(Data extracted from a collection)
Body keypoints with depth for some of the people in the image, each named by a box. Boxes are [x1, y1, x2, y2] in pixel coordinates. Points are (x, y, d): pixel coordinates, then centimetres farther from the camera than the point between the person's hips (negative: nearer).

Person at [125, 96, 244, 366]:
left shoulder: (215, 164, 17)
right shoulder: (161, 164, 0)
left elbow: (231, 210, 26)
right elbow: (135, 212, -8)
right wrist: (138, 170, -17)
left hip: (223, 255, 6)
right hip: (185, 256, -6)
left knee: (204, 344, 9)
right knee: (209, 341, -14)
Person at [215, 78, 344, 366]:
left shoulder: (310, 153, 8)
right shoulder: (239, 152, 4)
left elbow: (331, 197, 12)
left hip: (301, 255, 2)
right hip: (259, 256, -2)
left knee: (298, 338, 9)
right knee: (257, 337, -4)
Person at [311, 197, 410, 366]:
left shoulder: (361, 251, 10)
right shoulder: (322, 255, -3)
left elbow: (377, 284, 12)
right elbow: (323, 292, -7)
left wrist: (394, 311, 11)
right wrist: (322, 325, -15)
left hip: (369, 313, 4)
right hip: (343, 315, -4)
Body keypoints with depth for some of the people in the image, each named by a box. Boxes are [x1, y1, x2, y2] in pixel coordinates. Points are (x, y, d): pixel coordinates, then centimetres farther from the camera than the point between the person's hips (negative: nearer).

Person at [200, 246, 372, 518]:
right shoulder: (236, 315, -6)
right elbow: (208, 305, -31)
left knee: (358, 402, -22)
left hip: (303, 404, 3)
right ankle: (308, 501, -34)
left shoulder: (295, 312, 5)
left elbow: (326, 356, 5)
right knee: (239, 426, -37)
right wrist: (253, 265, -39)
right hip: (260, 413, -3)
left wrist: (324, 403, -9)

--

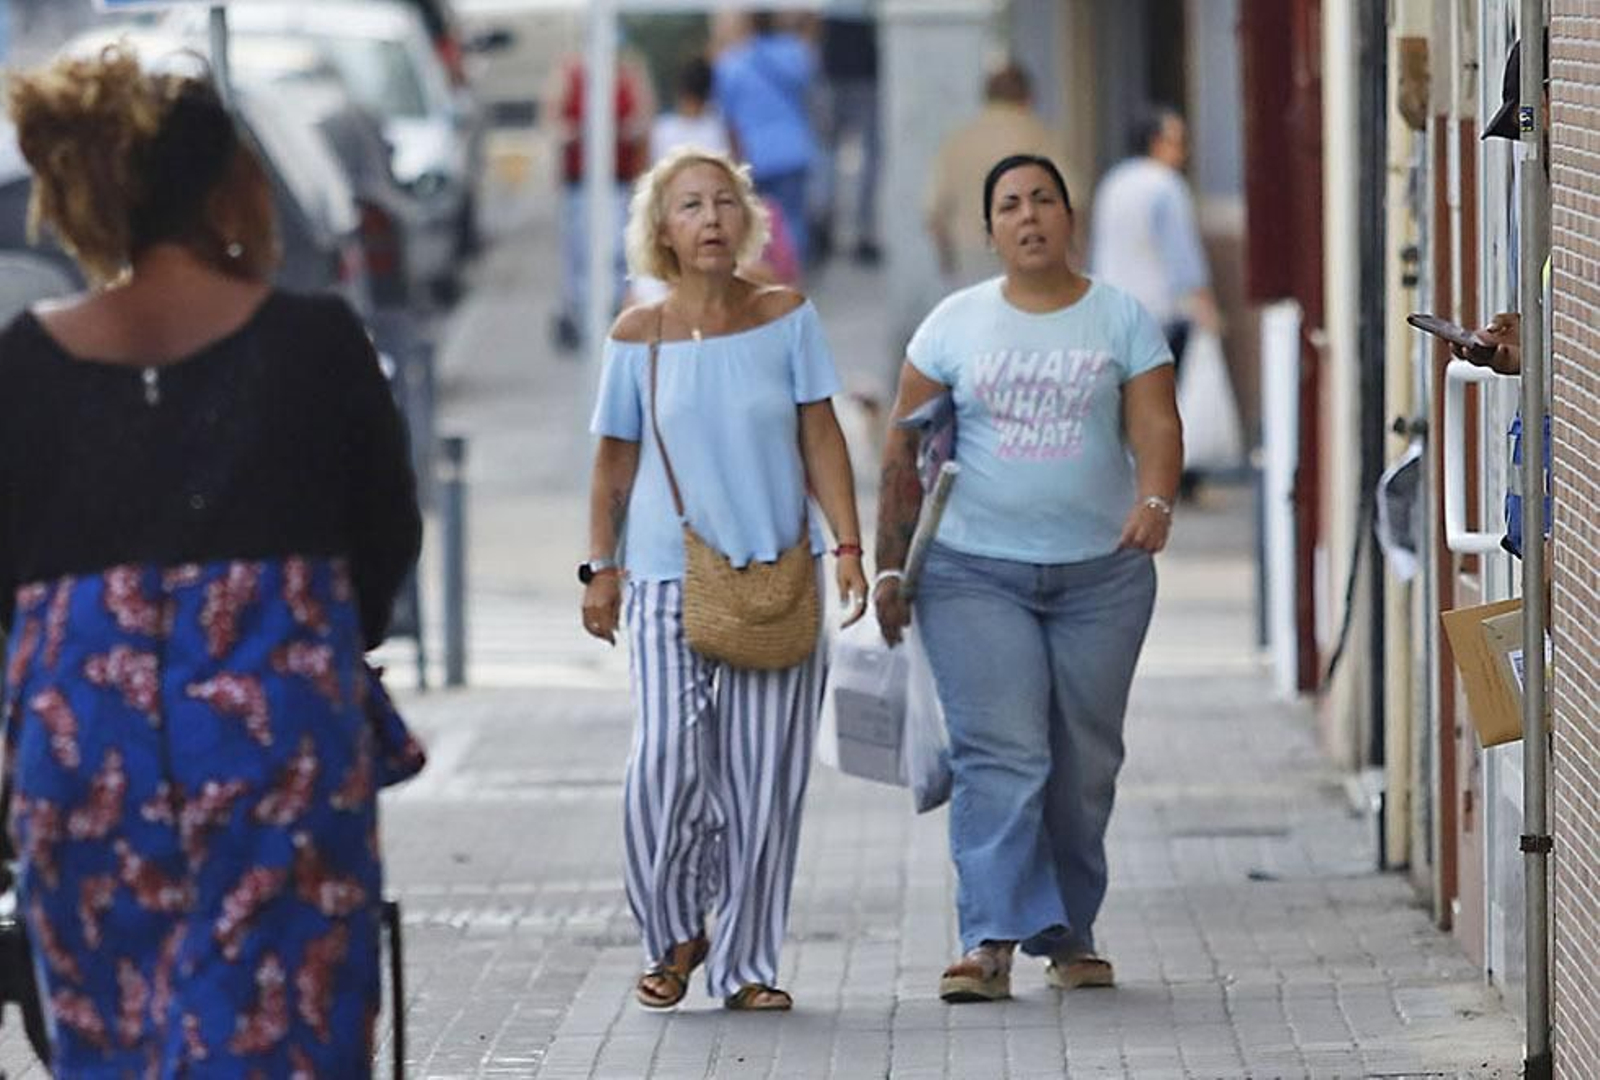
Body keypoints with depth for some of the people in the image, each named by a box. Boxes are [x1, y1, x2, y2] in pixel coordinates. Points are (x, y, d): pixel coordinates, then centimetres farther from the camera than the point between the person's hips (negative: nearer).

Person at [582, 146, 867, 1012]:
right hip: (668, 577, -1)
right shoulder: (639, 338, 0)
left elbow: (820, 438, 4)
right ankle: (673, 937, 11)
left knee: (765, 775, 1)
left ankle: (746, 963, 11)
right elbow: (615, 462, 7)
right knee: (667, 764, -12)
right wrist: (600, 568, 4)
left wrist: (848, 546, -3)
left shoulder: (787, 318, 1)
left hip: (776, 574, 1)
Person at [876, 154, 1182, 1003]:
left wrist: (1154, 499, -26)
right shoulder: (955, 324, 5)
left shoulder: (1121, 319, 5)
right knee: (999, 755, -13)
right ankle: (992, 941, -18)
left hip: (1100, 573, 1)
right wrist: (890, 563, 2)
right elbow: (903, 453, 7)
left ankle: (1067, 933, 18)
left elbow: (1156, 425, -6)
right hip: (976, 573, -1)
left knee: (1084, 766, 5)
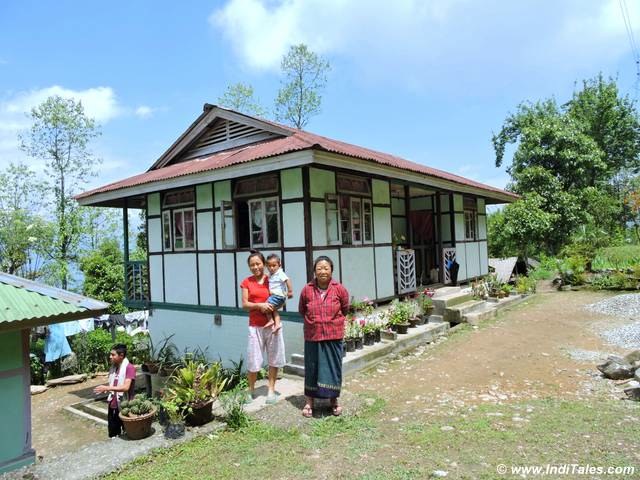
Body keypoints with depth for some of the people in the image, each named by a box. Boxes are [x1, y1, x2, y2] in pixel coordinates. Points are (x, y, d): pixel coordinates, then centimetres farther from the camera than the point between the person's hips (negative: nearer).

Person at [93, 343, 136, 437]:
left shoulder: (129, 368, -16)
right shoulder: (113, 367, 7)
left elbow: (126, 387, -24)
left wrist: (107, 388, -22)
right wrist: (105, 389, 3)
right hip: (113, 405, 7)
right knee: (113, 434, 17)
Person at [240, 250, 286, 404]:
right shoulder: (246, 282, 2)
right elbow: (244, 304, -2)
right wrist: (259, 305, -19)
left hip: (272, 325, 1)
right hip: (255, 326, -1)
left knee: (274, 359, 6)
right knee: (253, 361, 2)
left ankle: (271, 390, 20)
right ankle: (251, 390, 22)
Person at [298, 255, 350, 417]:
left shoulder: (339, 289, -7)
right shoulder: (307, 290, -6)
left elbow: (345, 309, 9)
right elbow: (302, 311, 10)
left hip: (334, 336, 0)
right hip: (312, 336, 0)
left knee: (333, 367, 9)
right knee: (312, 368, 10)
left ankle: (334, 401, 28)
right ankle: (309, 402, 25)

ACTIVITY
Repeat the lines above, starting with the one containing "right shoulder: (955, 324, 5)" and ending with the one containing "left elbow: (1156, 425, -6)", both included.

RESULT
right shoulder: (955, 324, 5)
left shoulder: (1121, 319, 5)
right knee: (999, 755, -13)
right ankle: (992, 941, -18)
left hip: (1100, 573, 1)
right wrist: (890, 563, 2)
right elbow: (903, 453, 7)
left ankle: (1067, 933, 18)
left elbow: (1156, 425, -6)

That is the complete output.